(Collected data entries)
-=-=-=-=-

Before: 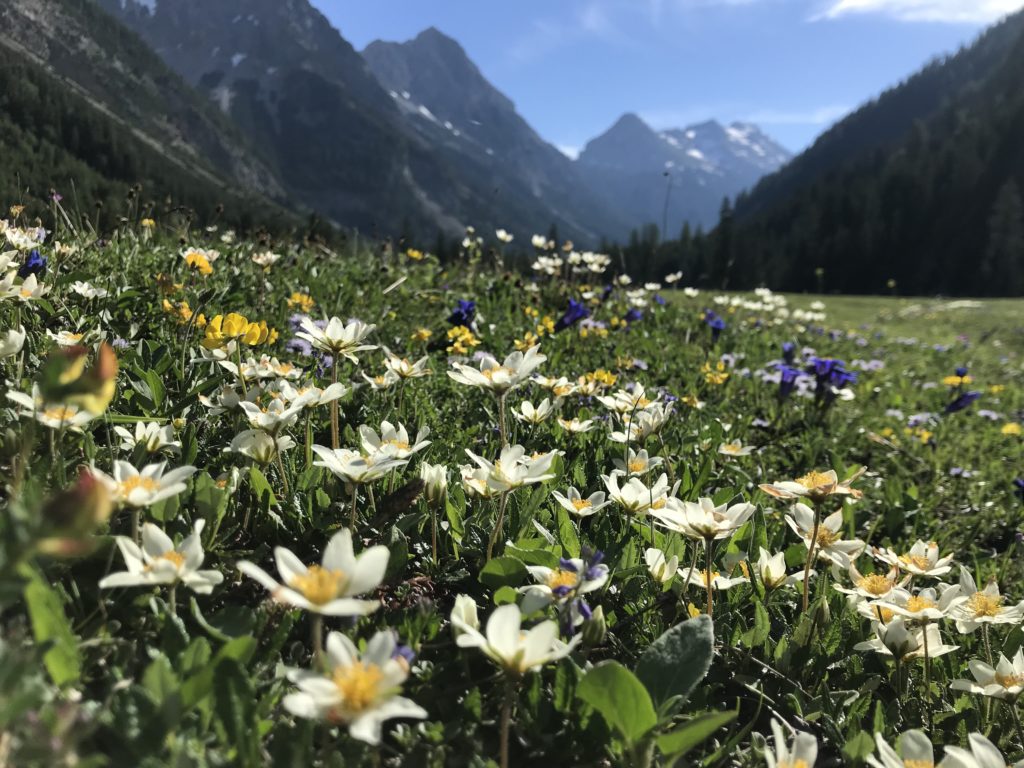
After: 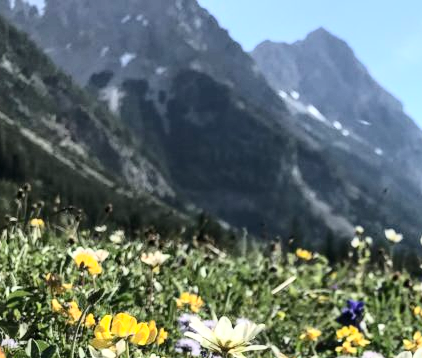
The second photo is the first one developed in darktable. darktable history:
crop and rotate: left 10.921%, top 0.105%, right 47.82%, bottom 53.271%
local contrast: on, module defaults
exposure: black level correction 0.001, compensate highlight preservation false
tone curve: curves: ch0 [(0, 0) (0.003, 0.003) (0.011, 0.013) (0.025, 0.028) (0.044, 0.05) (0.069, 0.079) (0.1, 0.113) (0.136, 0.154) (0.177, 0.201) (0.224, 0.268) (0.277, 0.38) (0.335, 0.486) (0.399, 0.588) (0.468, 0.688) (0.543, 0.787) (0.623, 0.854) (0.709, 0.916) (0.801, 0.957) (0.898, 0.978) (1, 1)], color space Lab, independent channels, preserve colors none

-=-=-=-=-

REQUIREMENTS
Write out every line of the items above verbatim, omitting the pictures.

FINISHED TASK
Before: 
After: 
The second photo is the first one developed in darktable. darktable history:
crop and rotate: left 10.921%, top 0.105%, right 47.82%, bottom 53.271%
local contrast: on, module defaults
exposure: black level correction 0.001, compensate highlight preservation false
tone curve: curves: ch0 [(0, 0) (0.003, 0.003) (0.011, 0.013) (0.025, 0.028) (0.044, 0.05) (0.069, 0.079) (0.1, 0.113) (0.136, 0.154) (0.177, 0.201) (0.224, 0.268) (0.277, 0.38) (0.335, 0.486) (0.399, 0.588) (0.468, 0.688) (0.543, 0.787) (0.623, 0.854) (0.709, 0.916) (0.801, 0.957) (0.898, 0.978) (1, 1)], color space Lab, independent channels, preserve colors none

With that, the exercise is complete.